Lincoln Chamber of Commerce Trying to Convince Former Residents to Move Back to Capitol City

June 10, 2021, 1 p.m. ·

Downtown Lincoln, with a look at the new 20-story Lied Place Residences.
The Lincoln Chamber of Commerce is asking former residents to come back and work hard-to-fill jobs. (Photo by Will Bauer, Nebraska Public Media News)

The Lincoln Chamber of Commerce and the University of Nebraska Alumni Association have asked former Lincoln residents to come back and work hard-to-fill jobs in Nebraska's capital city via email.

Kaylie Hogan-Schnittker, director of talent strategy at the Lincoln Chamber of Commerce, said, despite the city's low unemployment rate of 2.2%, the city is in need of workers in a diverse array of careers.
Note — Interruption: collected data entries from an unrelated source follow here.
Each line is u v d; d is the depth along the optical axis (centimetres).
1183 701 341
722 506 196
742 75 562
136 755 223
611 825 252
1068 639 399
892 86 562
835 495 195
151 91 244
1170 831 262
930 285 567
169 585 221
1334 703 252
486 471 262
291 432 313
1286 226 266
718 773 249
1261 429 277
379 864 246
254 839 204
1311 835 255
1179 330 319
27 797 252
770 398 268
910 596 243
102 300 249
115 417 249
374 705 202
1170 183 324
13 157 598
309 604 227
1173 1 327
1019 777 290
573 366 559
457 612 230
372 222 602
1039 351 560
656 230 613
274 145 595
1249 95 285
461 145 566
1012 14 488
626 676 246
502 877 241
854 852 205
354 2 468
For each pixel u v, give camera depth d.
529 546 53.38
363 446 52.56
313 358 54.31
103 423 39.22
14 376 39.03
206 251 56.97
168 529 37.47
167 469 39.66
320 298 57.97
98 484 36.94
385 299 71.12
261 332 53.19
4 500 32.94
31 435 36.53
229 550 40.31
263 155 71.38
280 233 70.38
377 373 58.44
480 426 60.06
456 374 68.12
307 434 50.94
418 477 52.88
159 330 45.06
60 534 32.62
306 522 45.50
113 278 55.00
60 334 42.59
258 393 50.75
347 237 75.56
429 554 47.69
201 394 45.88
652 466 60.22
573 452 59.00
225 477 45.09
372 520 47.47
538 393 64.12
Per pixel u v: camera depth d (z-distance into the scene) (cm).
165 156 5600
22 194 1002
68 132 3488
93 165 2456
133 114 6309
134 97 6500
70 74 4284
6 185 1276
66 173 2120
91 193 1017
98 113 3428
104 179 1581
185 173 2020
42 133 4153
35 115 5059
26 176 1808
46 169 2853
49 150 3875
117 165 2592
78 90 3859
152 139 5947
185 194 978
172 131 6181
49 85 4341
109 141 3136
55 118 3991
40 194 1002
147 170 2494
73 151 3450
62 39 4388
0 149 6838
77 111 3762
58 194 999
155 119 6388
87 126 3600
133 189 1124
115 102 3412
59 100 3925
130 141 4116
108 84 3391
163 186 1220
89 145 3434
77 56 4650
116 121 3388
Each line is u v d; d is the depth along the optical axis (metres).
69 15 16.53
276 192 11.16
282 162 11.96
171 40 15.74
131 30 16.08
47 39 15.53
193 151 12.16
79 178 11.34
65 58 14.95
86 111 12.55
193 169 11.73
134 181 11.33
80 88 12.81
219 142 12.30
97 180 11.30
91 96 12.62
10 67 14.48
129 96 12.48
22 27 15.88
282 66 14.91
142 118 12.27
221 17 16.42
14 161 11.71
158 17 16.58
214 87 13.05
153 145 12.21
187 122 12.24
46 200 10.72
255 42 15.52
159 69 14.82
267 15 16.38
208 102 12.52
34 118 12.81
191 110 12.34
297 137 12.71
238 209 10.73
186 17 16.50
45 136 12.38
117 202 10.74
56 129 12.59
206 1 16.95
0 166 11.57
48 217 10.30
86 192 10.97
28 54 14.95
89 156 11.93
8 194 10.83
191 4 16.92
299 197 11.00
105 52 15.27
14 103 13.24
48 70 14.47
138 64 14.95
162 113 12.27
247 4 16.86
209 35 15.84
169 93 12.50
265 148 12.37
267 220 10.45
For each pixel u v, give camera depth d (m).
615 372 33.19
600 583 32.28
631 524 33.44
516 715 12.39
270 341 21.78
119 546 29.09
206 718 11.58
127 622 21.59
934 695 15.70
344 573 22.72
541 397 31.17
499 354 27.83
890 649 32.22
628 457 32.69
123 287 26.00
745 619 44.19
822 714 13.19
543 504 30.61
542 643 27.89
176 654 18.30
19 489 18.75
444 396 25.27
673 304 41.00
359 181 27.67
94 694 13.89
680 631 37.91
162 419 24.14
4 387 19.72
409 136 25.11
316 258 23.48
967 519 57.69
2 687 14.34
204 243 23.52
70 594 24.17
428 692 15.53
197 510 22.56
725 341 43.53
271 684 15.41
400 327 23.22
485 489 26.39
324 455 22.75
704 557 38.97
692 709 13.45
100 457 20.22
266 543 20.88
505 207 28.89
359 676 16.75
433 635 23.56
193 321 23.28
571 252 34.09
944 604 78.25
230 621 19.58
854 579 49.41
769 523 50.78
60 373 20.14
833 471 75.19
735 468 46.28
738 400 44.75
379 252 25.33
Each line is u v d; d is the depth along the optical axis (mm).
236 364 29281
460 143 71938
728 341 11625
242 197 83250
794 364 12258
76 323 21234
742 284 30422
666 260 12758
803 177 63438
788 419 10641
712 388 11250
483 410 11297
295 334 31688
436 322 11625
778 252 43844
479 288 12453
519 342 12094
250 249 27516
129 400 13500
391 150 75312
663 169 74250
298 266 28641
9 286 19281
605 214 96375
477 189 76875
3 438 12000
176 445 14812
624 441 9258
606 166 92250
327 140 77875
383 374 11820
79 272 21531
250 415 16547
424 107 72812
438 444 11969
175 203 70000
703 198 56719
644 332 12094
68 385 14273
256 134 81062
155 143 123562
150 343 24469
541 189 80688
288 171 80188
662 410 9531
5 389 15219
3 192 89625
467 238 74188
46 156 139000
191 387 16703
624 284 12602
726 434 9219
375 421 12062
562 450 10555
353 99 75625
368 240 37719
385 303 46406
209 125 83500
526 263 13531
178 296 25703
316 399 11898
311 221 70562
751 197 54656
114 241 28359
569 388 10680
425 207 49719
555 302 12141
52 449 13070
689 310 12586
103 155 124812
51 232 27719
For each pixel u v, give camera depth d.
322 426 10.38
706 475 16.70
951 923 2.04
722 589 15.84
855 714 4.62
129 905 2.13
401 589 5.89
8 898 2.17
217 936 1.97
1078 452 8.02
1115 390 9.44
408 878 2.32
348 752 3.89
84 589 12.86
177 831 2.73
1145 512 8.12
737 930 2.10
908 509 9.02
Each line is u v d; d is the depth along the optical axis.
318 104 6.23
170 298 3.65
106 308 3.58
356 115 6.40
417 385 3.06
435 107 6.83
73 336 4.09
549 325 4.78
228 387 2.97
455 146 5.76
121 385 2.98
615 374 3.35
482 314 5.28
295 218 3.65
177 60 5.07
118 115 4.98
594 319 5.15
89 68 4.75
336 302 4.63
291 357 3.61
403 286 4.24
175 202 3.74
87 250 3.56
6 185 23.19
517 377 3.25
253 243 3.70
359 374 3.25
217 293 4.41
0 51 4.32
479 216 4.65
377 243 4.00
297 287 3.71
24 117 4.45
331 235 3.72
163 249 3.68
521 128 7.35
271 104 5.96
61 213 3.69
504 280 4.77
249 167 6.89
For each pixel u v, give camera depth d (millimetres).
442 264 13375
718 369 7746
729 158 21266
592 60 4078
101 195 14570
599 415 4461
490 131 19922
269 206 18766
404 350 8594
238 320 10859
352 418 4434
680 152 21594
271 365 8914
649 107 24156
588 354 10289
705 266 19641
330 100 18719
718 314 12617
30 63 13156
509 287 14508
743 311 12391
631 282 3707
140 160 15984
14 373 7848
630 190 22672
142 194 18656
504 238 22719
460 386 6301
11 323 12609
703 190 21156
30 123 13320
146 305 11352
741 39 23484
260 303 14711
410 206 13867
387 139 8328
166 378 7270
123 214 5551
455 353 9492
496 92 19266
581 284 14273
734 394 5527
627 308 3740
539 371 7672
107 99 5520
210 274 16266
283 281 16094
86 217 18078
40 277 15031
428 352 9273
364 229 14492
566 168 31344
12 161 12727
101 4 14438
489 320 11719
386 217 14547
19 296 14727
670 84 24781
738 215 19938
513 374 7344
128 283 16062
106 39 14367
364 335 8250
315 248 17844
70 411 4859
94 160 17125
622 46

“You know we're looking for mid to senior-level accounting people, engineers, tech-engineers, computer engineers,” Hogan-Schnittker said. "Spaces where we've really seen those kinds of levels in more of our coastal or very larger cities that we don't necessarily have here.”

Over the next month, the chamber will send emails and a letter to people with ties to the university who have moved to big metropolitan areas like Chicago, Denver, and Minneapolis, Hogan-Schnittker said. In those emails, the chamber and university will try to pitch Lincoln as the perfect city to settle as an attempt to fill much needed jobs.

“Lincoln is home and equipped, one with our highest connectivity in the country," she said. "We've got excellent schools, an affordable cost of living."

The Lincoln Chamber of Commerce said the initiative will run through the end of June.